The Web-based version of Dynamics CRM 3.0 pits Microsoft against on-demand CRM pioneer Salesforce.com, as well as Oracle and more recently, SAP.

IDC's Tong said: "The software-as-a-service business model is certainly gaining more awareness in the technology-matured countries, and the room is slowly becoming crowded.

"The market opportunity will be restricted to the SMB (small and midsize business) segment and Microsoft will be just another player in market."

Tong also noted that the quality of Microsoft's partners who provide the hosting service will be critical, in ensuring non-disruptive and consistent services are offered to on-demand subscribers.

"The partners will need to prove their experience and expertise in hosting service and also the reliability of [Microsoft's] solution," he said.

In addition, he said, partnerships with global independent software vendors (ISVs) such as Avaya and Genesys, would add value to Microsoft CRM as these vendors incorporate Microsoft functionalities into their own contact center offerings.

However, analyst firm Garter noted that Microsoft's own business applications products might compete with at least 30 percent of vendors that develop rival products on the .NET platform. Some of these vendors could very well be Microsoft's software partners.

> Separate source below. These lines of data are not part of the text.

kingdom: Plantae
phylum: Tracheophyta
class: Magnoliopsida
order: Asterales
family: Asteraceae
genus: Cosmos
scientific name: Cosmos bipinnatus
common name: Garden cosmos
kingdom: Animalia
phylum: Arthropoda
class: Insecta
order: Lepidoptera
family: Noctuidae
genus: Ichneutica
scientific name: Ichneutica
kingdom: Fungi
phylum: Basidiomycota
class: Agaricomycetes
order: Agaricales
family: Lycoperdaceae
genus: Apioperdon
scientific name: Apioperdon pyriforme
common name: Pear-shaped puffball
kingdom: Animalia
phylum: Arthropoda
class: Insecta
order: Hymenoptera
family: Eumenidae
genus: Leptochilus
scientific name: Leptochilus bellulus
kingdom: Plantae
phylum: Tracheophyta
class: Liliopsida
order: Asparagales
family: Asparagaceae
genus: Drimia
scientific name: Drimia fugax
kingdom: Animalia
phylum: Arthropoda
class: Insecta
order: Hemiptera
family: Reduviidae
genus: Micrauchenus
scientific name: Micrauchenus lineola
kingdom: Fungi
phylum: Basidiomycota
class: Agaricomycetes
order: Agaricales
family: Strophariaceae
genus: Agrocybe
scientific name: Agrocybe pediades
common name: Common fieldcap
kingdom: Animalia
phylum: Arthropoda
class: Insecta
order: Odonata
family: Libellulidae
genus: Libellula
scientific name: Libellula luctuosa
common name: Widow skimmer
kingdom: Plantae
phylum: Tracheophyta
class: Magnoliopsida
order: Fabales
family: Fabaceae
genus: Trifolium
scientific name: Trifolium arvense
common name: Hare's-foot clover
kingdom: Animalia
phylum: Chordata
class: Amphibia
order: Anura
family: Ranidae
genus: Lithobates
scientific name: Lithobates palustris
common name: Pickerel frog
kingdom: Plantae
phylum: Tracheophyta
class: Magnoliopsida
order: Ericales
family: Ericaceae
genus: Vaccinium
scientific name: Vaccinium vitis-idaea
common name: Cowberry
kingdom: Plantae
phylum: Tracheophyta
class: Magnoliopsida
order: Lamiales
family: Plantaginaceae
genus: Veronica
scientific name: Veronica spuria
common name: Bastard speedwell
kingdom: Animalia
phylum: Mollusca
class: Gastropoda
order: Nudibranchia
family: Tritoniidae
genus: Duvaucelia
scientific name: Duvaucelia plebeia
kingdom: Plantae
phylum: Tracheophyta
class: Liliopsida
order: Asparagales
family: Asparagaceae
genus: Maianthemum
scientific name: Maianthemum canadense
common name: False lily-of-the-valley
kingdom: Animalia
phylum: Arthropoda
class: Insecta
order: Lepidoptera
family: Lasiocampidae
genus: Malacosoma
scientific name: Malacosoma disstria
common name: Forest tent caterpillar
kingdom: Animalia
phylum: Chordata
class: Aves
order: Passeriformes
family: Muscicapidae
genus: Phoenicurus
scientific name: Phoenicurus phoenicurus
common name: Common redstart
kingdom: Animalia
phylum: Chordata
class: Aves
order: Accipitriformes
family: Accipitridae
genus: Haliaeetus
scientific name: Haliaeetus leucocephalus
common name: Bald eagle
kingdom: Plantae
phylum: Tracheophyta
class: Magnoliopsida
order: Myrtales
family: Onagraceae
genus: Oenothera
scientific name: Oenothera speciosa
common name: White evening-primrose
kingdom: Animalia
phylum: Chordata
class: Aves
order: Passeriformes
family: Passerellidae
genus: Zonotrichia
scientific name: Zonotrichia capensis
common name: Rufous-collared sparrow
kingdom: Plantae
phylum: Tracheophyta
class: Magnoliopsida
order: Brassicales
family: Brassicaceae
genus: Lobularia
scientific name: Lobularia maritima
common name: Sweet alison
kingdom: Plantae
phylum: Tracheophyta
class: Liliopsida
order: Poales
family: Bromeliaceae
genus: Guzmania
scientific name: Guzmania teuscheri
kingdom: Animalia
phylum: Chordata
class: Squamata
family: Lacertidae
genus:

"Revenue from the ISV community is at risk, including ERP vendors that have converted their products to [Microsoft] .NET or are contemplating doing so," Gartner said in a report published in May 2003. It also noted that most of these ISVs are Microsoft's competitors such as Epicor and Mapics.

While Young agreed that a lot of ISVs were nervous that Microsoft would cut them out, he argued that their worries were unfounded.

"We work very closely with a large number of ISVs across the Dynamics platform because they are crucial in developing customized applications for specific markets," he said.

He added that in most cases, Microsoft only provides the backend infrastructure so ISVs can focus their research and development efforts to ensure their own products are different and competitive.